When applying for a life insurance policy, you will be asked about naming primary and contingent beneficiaries. In my experience, those applying for the policy spend very little time thinking about the answer to this question. And, in reality, for most people at the time of application, there may not be much to think about. “It should go to my spouse.” Yes, it should. If you are to pass away before your spouse. But what if the situation becomes much more complex?
First, let’s review a couple of terms mentioned above. A primary beneficiary is one who is to receive the benefit first. You can name one or more primary beneficiary and you can choose what fraction of the benefit should go to each. It is common to name a spouse, adult children, or other family members as primary beneficiaries. In some instances, a church or charity is named as a primary beneficiary. Contingent beneficiaries are the “backup plan”. If your primary beneficiaries predecease you or pass away at the same time, those listed as contingent beneficiaries would receive the benefit. As with primary beneficiaries, you can name one or more contingent beneficiaries.
Here are some items to consider.
The biggest advantage to having individuals named as beneficiaries on your life insurance policies is that payment is made directly to them, without income tax implication, and without going through a probate process. If there isn’t a proper beneficiary named, the funds from the insurance policy will become part of the deceased’s estate and will be subject the full settling of the estate and any implications that accompany it.
Naming Minor Children
Most people know who they want to name as their primary beneficiary. But when asked about the contingent beneficiaries, there is less certainty. “Can I just name my kids?” If they are minor children, it is likely not in your interest to do so. If a minor is the beneficiary of a policy, a guardian must be appointed to receive and manage the proceeds. One exception to this rule is if the beneficiary designation provides that a minor’s interest in the proceeds be paid to a custodian under the Uniform Transfers to Minors Act.

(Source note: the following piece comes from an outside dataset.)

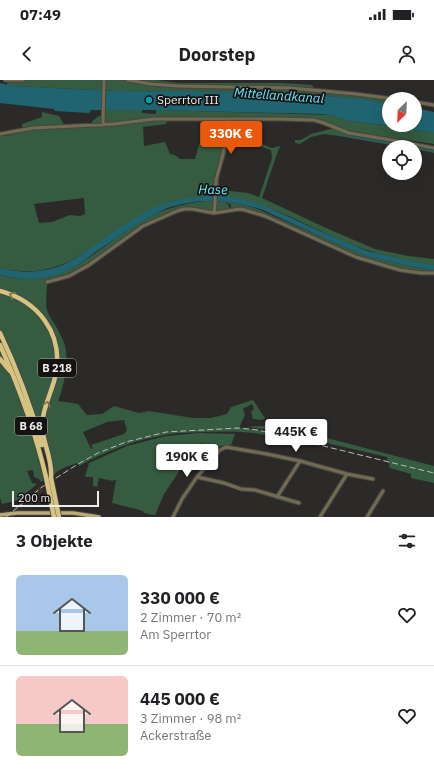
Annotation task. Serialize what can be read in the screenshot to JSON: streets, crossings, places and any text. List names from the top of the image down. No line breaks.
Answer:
{"streets":{"highway":["B 218","B 68"]},"crossings":[["B 218","B 68"]],"water":["Mittellandkanal","Hase"],"places":["Sperrtor III"],"scale_bar":"200 m","north":"bottom left","page":{"status":"07:49","header":"Doorstep","price":["330K €","445K €","190K €"],"scale":"200 m","heading":"3 Objekte","list":[{"name":"330 000 €","note":"2 Zimmer · 70 m² · Am Sperrtor"},{"name":"445 000 €","note":"3 Zimmer · 98 m² · Ackerstraße"}]}}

Perhaps the kids aren’t minors anymore. But, maybe you don’t quite trust them with the whole estate, either. Properly drafted beneficiaries can act as a de facto trust by allowing you to control the rate of policy distribution. This can be done by giving specific rules about the distribution of the funds, by requiring the establishment of an annuity to distribute funds or some related method.
In certain instances, life insurance policies are in force that have different parties as owner, insured, and beneficiary. In such a setup, the proceeds from the policy that end up in the hands of the beneficiary will be treated as a gift for tax purposes. Income tax would then be due by the recipient. This can occur in situations where there is a policy owned by a person’s employer or when there may be 3 generations of a family involved in a policy. For example, a grandparent may have, at one time, purchased a policy on a child. The grandparent has always been listed as the owner. Time has passed. Originally, the grandparent had named themselves as the beneficiary. But now the insured has their own family so, the grandparent names his grandchildren as the beneficiaries, but continues to be the owner of the policy. Gifting rules may apply in this situation.
These are just a few of the topics to consider with regard to the beneficiaries that you name on your life insurance policies. If it has been some time since you looked at your policy, it may be time to review your options.